§ **Kutipan Dokumen**:
4.4.2. Pertambangan
Berbagai macam tambang terdapat di wilayah Kabupaten Halmahera Timur, dan yang telah dieksploitasi baru nikel, tetapi hambatan untuk
meningkatkan luas eksploitasi terbentur pada adanya tumpang tindih lahan dengan sektor lain. Untuk menyelesaikan masalah yang dihadapi perlu adanya program
pengembangan atau pembangunan terpadu antar sektor, sehingga kekayaan alam yang ada dapat dimanfaatkan untuk sebesar-besarnya kesejahteraan atau
kemakmuran rakyat. Kenyataan yang ada adalah bahwa lahan bekas penambangan terbuka biasanya tidak segera diikuti oleh rehabilitasi lahan, yang sebenarnya
sudah harus ditetapkan pada tahap perencanaan, baik sistemnya maupun jadwalnya, serta ditaati sesuai dengan yang seharusnya, lebih jelasnya dapat
dilihat pada identifikasi potensi. Produksi biji nikel selama tahun 2007 untuk yang berkadar tinggi
sebanyak 1,87 juta ton atau rata-rata sekitar 155.965 ton setiap bulan. Untuk biji nikel berkadar rendah sebanyak 135.313 ton atau rata-rata sebanyak 16.914 ton
setiap bulan. Biji Nikel sebagian besar dipasarkan ke luar negeri yakni diekspor ke Jepang sebanyak 1,56 juta ton untuk yang berkadar tinggi dan ke Australia
sebanyak 119,616 ton untuk yang berkadar rendah Bappeda, 2005, dapat dilihat pada Tabel 20.
4.4.3. Kehutanan
Kabupaten Halmahera Timur masih didominasi sekitar 70 oleh hutan dari berbagai jenis hutan dan kondisi. Luas hutan produksi yang dapat dikonversi
dan luas lahan yang telah digunakan sekitar 210.000 Ha masih jauh lebih besar dari yang telah digunakan untuk non-hutan sekitar 131.500 Ha.

§ **Soal Latihan**:
1: Tuliskan ulang kutipan dokumen tentang pertambangan dan kehutanan Halmahera Timur dari "4.4.3. Kehutanan" sampai "sekitar 131.500 Ha.", tanpa perubahan sedikit pun.
2: Teruskan kutipan dokumen tentang pertambangan dan kehutanan Halmahera Timur, dimulai setelah kalimat terakhir yang tercantum.

§ **Data yang Diberikan**:
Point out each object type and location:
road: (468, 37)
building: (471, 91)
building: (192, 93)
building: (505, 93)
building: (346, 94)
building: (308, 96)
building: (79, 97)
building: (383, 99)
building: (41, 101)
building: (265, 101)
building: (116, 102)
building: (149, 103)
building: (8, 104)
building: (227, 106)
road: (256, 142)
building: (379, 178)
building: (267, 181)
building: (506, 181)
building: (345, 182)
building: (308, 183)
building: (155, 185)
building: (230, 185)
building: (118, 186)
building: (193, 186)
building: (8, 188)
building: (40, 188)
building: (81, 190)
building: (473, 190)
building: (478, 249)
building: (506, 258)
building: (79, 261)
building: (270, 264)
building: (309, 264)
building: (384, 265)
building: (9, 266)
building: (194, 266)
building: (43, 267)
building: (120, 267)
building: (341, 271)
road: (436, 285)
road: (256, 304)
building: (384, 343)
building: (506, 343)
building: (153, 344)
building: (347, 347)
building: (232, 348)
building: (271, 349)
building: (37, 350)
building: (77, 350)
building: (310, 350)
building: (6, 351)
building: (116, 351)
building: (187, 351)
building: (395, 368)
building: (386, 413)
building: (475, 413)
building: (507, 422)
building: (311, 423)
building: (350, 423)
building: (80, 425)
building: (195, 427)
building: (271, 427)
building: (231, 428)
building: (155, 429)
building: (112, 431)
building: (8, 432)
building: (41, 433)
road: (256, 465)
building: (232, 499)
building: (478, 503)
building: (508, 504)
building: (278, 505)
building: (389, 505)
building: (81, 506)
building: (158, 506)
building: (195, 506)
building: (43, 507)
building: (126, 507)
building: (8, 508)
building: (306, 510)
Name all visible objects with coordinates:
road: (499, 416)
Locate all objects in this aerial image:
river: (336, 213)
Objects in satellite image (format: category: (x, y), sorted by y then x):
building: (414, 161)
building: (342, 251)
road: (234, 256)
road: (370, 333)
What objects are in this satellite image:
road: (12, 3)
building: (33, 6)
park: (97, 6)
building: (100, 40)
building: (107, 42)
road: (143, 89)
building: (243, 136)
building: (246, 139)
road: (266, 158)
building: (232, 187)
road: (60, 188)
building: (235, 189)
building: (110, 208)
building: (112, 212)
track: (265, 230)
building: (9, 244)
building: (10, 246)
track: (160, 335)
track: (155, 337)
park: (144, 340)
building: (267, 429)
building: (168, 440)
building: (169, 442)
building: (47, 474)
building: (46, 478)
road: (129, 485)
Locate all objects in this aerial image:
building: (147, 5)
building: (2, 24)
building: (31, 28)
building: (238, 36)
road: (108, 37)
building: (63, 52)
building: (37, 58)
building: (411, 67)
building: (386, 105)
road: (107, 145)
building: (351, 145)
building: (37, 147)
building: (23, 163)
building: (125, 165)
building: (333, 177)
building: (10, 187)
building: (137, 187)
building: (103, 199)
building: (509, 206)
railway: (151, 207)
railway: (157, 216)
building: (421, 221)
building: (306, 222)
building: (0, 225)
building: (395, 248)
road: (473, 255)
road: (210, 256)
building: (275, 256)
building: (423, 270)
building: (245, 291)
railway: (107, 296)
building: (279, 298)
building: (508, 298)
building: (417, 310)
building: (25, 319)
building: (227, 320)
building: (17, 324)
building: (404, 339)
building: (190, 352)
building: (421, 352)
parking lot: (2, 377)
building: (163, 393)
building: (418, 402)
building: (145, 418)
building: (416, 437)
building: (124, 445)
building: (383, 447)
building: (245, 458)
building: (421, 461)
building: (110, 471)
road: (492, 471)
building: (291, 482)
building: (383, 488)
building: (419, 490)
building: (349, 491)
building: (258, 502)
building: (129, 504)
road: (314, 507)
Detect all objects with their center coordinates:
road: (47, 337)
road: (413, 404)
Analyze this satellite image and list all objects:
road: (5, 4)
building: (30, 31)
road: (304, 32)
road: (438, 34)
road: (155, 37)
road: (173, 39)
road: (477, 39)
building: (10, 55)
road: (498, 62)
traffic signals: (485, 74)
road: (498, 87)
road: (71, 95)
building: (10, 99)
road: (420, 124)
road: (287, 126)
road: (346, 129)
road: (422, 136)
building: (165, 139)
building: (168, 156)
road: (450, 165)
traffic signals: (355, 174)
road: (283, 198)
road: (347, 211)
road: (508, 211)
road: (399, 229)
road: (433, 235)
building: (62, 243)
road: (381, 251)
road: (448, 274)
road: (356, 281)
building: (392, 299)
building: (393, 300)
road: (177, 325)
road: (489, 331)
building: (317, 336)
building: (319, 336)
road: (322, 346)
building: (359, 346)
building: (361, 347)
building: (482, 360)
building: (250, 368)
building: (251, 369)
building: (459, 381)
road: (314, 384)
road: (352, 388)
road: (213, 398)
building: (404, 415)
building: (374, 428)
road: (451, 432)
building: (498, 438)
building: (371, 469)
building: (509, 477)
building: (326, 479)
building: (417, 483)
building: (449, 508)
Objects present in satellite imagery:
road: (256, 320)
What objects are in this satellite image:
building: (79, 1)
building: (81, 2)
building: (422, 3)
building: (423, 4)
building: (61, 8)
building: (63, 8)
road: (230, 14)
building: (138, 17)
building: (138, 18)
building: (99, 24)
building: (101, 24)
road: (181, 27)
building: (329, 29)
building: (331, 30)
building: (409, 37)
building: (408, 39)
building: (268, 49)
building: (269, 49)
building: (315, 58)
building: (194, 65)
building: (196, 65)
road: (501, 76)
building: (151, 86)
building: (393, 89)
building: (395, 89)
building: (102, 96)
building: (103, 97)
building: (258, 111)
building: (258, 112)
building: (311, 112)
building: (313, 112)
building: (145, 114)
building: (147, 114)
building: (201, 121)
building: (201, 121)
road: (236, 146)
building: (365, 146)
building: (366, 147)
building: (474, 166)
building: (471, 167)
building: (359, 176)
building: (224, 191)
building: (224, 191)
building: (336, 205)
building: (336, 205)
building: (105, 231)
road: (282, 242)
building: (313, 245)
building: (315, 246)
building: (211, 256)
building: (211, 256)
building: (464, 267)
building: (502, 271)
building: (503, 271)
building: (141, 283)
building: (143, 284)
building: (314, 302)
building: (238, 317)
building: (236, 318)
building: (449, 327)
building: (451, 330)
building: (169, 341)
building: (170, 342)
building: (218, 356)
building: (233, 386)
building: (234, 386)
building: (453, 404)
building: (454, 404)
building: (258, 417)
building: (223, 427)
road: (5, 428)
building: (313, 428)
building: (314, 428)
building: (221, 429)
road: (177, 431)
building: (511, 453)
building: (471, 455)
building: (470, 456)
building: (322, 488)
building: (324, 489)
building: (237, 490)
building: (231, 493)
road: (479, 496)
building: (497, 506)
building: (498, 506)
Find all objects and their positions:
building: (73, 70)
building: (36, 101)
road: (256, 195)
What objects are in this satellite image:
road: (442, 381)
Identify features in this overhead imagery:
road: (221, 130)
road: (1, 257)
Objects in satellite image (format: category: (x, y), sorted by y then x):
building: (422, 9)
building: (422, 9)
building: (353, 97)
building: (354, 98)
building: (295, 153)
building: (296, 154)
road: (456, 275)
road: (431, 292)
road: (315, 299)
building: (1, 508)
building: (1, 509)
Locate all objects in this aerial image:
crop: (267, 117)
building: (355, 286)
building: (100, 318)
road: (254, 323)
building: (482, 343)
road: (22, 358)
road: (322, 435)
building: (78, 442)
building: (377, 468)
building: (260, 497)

§ **Jawaban Soal**:
1:
4.4.3. Kehutanan
Kabupaten Halmahera Timur masih didominasi sekitar 70 oleh hutan dari berbagai jenis hutan dan kondisi. Luas hutan produksi yang dapat dikonversi
dan luas lahan yang telah digunakan sekitar 210.000 Ha masih jauh lebih besar dari yang telah digunakan untuk non-hutan sekitar 131.500 Ha.

2:
Keadaan tersebut mengindikasikan bahwa masih terdapat areal yang luas untuk berbagai
pengembangan non hutan.
4.4.4. Perikanan dan Kelautan
Mengingat lokasi kabupaten Halmahera Timur yang ‘menghadap’ ke Lautan Pasifik, potensi ikan pelagis tuna, cakalang, tongkol pasti besar, sehingga
pembangunan industri perikanan mempunyai potensi yang baik. Selain ikan tersebut di atas, ikan lain yang biasa ditangkap adalah julung, kembung, layang,
lemuru, ekor kuning, selar, tembang dan teri. Pengalaman industri perikanan laut
di Pulau Bitung Sulawesi Utara, Biak Papua dan daerah lain di tepi laut Pasifik, perlu dipelajari dengan seksama sebelum investasi besar ditanamkan.
Titik tolak pengembangan harus dari segi pemasaran yang harus mantap, terutama untuk pemasaran ke luar kabupaten, bahkan ke luar propinsi. Idealnya dapat
dikembangkan untuk ekspor, mengingat posisinya yang dekat dengan laut Pasifik yang kaya akan ikan pelagis danatau dekat dengan potensi pasar seperti Jepang,
baik untuk komoditas ikan tangkap maupun hasil marikultur non- ikan, seperti rumput laut. Potensi pasar rumput laut cukup besar Dinas Perikanan, 2007,
sedangkan budidaya dan pengolahan pasca panen juga sederhana, cukup dikeringkan dengan sinar matahari; penanganan selanjutnya tidak berisiko besar.
Untuk pengembangannya jelas memerlukan studi khusus, termasuk dalam hal pelatihan dan pemasaran. Untuk itu, wilayah yang diidentifikasi sesuai, seperti di
Teluk Kao yang kondisi ombaknya relatip tenang, sehingga baik untuk pengembangan marikultur, harus dipertahankan kualitasnya sebagai cadangan
untuk pengembangan lebih lanjut. Demikian pula halnya untuk wilayah yang potensial untuk pengembangan
budidaya tambak. Sedangkan di Teluk Buli, pada musim angin timur, kondisinya tidak bersahabat. Pengembangan budidaya ikan air tawar mungkin masih belum
saatnya, mengingat geografi wilayah yang didominasi laut. Untuk pengembangan usaha penangkapan di laut, pengalaman usaha yang ada di Bitung, Sulawesi Utara
atau di Biak dan Sorong, Papua, merupakan acuan, baik untuk pengembangan sendiri atau dalam rangka kerjasama.